I just read the 2nd edition of Tim Jackson’s now-classic Prosperity Without Growth, which has been out for a few months, and it’s a book I’d recommend to anyone but especially economics students. Although most students do now learn about environmental constraints and trade-offs, we do socialize them quickly into thinking about economic growth as the objective of policy. It is all too clear that the failure to take account of externalities and the depletion of natural capital assets means we’ve paid a high price for past growth. Measuring these better to ensure they’re incorporated in the choices society makes is part of my own research.
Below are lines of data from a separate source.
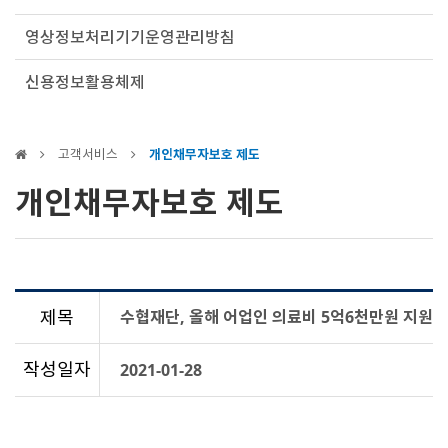
영상정보처리기기운영관리방침
신용정보활용체제
고객서비스
개인채무자보호 제도
개인채무자보호 제도
제목
수협재단, 올해 어업인 의료비 5억6천만원 지원
작성일자
2021-01-28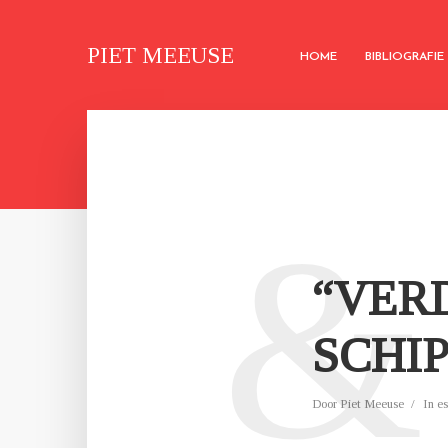
PIET MEEUSE
HOME
BIBLIOGRAFIE
&
“VERD
SCHI
Door
Piet Meeuse
In
es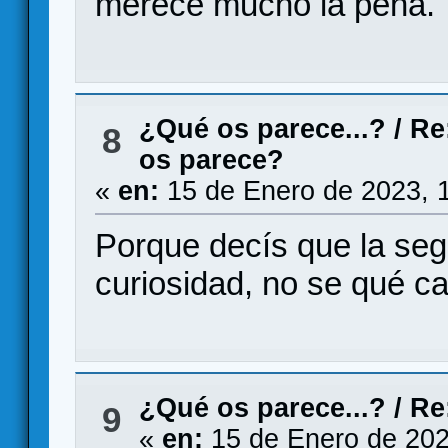
merece mucho la pena.
¿Qué os parece...?
/
Re
8
os parece?
«
en:
15 de Enero de 2023, 
Porque decís que la se
curiosidad, no se qué ca
¿Qué os parece...?
/
Re
9
«
en:
15 de Enero de 202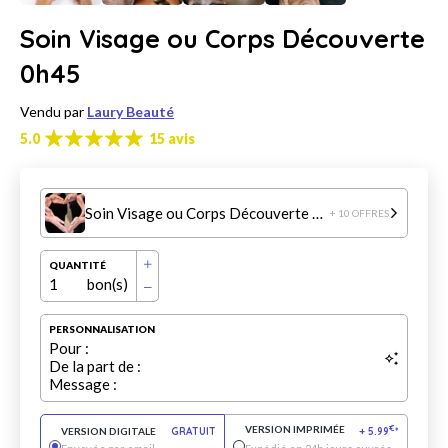
Soin Visage ou Corps Découverte
0h45
Vendu par
Laury Beauté
5.0
15 avis
Soin Visage ou Corps Découverte 0h45
+ 10 OFFRES
QUANTITÉ
1
bon(s)
PERSONNALISATION
Pour :
De la part de :
Message :
VERSION IMPRIMÉE
€
VERSION DIGITALE
GRATUIT
+
5.99
*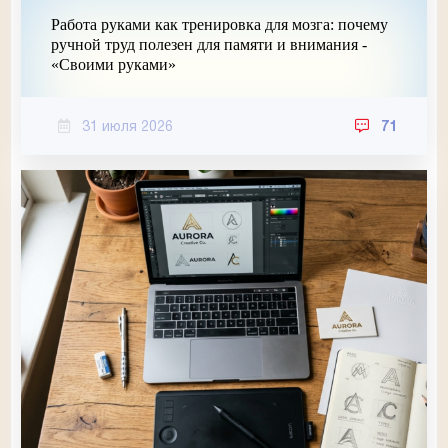
Работа руками как тренировка для мозга: почему
ручной труд полезен для памяти и внимания -
«Своими руками»
31 июля 2026
71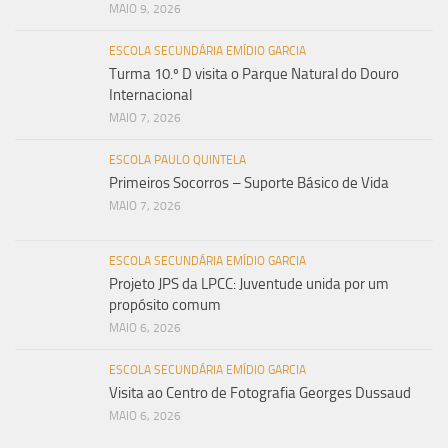
MAIO 9, 2026
ESCOLA SECUNDÁRIA EMÍDIO GARCIA
Turma 10.º D visita o Parque Natural do Douro
Internacional
MAIO 7, 2026
ESCOLA PAULO QUINTELA
Primeiros Socorros – Suporte Básico de Vida
MAIO 7, 2026
ESCOLA SECUNDÁRIA EMÍDIO GARCIA
Projeto JPS da LPCC: Juventude unida por um
propósito comum
MAIO 6, 2026
ESCOLA SECUNDÁRIA EMÍDIO GARCIA
Visita ao Centro de Fotografia Georges Dussaud
MAIO 6, 2026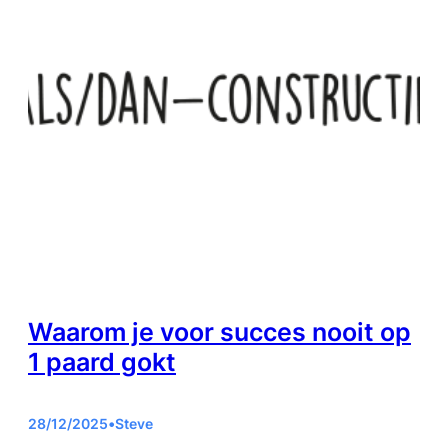
Waarom je voor succes nooit op
1 paard gokt
28/12/2025
•
Steve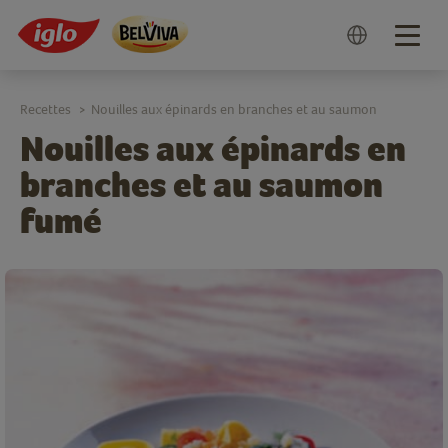
Togg
navig
Recettes
Nouilles aux épinards en branches et au saumon
>
Nouilles aux épinards en
branches et au saumon
fumé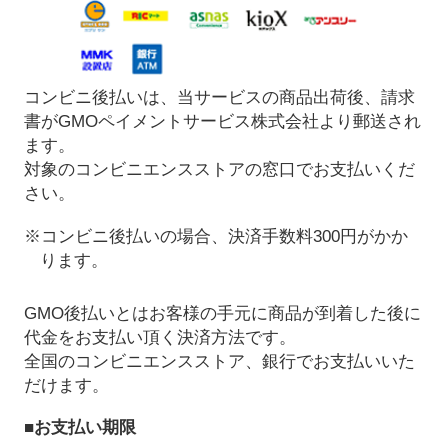
コンビニ後払いは、当サービスの商品出荷後、請求
書がGMOペイメントサービス株式会社より郵送され
ます。
対象のコンビニエンスストアの窓口でお支払いくだ
さい。
※コンビニ後払いの場合、決済手数料300円がかか
ります。
GMO後払いとはお客様の手元に商品が到着した後に
代金をお支払い頂く決済方法です。
全国のコンビニエンスストア、銀行でお支払いいた
だけます。
■お支払い期限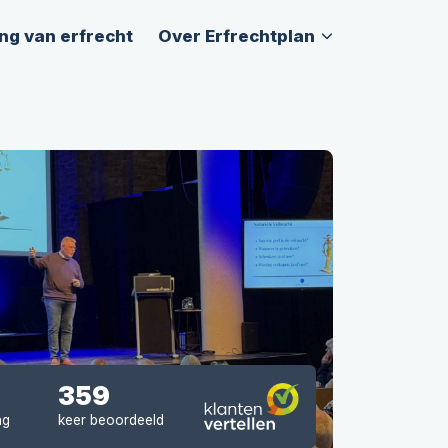
ng van erfrecht
Over Erfrechtplan
359
ng
keer beoordeeld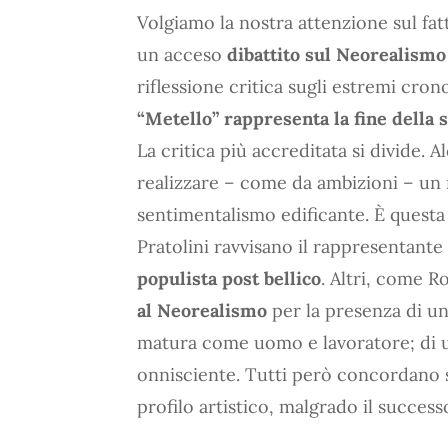
Volgiamo la nostra attenzione sul fat
un acceso
dibattito sul Neorealismo
riflessione critica sugli estremi cro
“Metello” rappresenta la fine della 
La critica più accreditata si divide. 
realizzare – come da ambizioni – un
sentimentalismo edificante. È questa
Pratolini ravvisano il rappresentan
populista post bellico
. Altri, come 
al Neorealismo
per la presenza di un
matura come uomo e lavoratore; di u
onnisciente. Tutti però concordano su
profilo artistico, malgrado il succes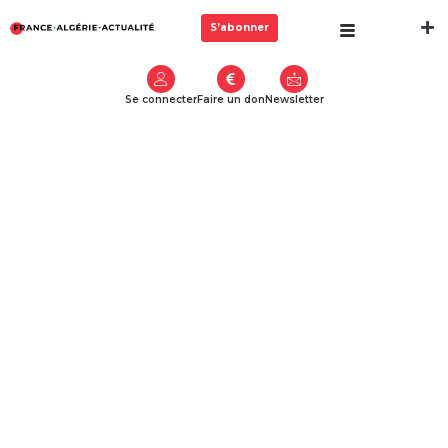
S’abonner
Se connecter
Faire un don
Newsletter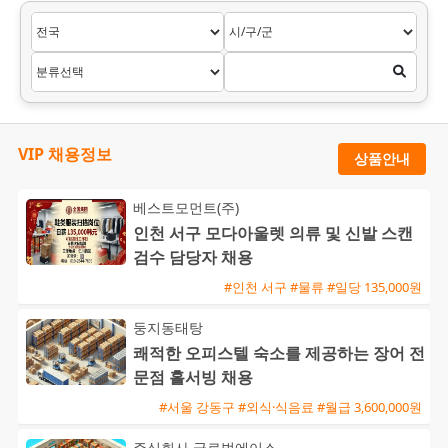
VIP 채용정보
상품안내
베스트모먼트(주)
인천 서구 모다아울렛 의류 및 신발 스캔
검수 담당자 채용
#인천 서구 #물류 #일당 135,000원
둥지동태탕
쾌적한 오피스텔 숙소를 제공하는 장어 전
문점 홀서빙 채용
#서울 강동구 #외식·식음료 #월급 3,600,000원
주식회사 글로벌에이스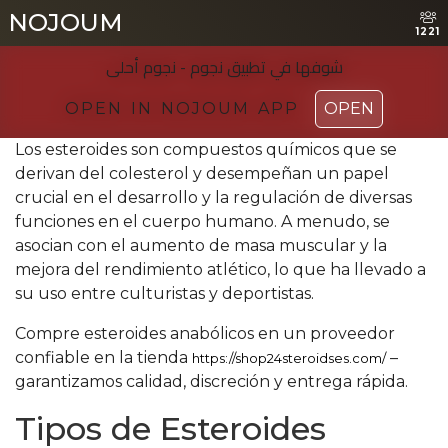
NOJOUM
NOJOUM
1221
1221
شوفها في تطبیق نجوم - نجوم أحلی
شوفها في تطبیق نجوم - نجوم أحلی
OPEN IN NOJOUM APP
OPEN IN NOJOUM APP
OPEN
OPEN
Los esteroides son compuestos químicos que se
derivan del colesterol y desempeñan un papel
crucial en el desarrollo y la regulación de diversas
funciones en el cuerpo humano. A menudo, se
asocian con el aumento de masa muscular y la
mejora del rendimiento atlético, lo que ha llevado a
su uso entre culturistas y deportistas.
Compre esteroides anabólicos en un proveedor
confiable en la tienda
–
https://shop24steroidses.com/
garantizamos calidad, discreción y entrega rápida.
Tipos de Esteroides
Havings said this, and commending the book, I have one central problem with its argument, as with some others making similar arguments. And that turns on the understanding of what (GDP) growth consists in. Even those who acknowledge the importance of services in the economy – as Tim Jackson does – then consistently talk about growth as consumer demand for material products, for stuff: “How is it that with so much stuff already we still hunger for more? Would it not be better to halt the relentless pursuit of growth in the advanced economies and concentrate instead on sharing out the available resources more equitably?” So stuff and growth are conflated.
As I’ve been pointing out for 20 years, growth in the advanced economies is increasingly non-material – accepting that we import stuff embodied in goods, which must be accounted for. The archetype of modern growth is a new idea – that an aspirin can avert cardio-vascular problems as well as cure headaches; that apps on one device can replace multiple material objects.
This is why indicators like the Genuine Progress Indicator, that flatline from the 1970s on while GDP rises, are so unpersuasive. I disagree with Tim when he writes: “[T]he continued pursuit of economic growth doesn’t appear to advance and may impede human happiness.” So although I agree completely that the usefulness of GDP as a welfare measure is declining, I don’t think we know how to weigh against each other the environmental minuses and innovation pluses. This is why I’m obsessed with how we conceptualise and measure society’s economic welfare, including measuring assets to give us a handle on sustainability; but many of the innovations do advance human well-being. I remember the 1970s, and though the music was better, many aspects of life were far less satisfying. Patti Smith and Siouxsie & the Banshees aren’t enough to make me want to turn the clock back.
This is an important, possibly existential debate, so I hope the book is being widely read. I also appreciate its (only slightly lukewarm) defence of economics: contrary to the impression some environmetalists seem to give, many economists care passionately about our environment and sustainability, & we think our intellectual tools can make a useful contribution.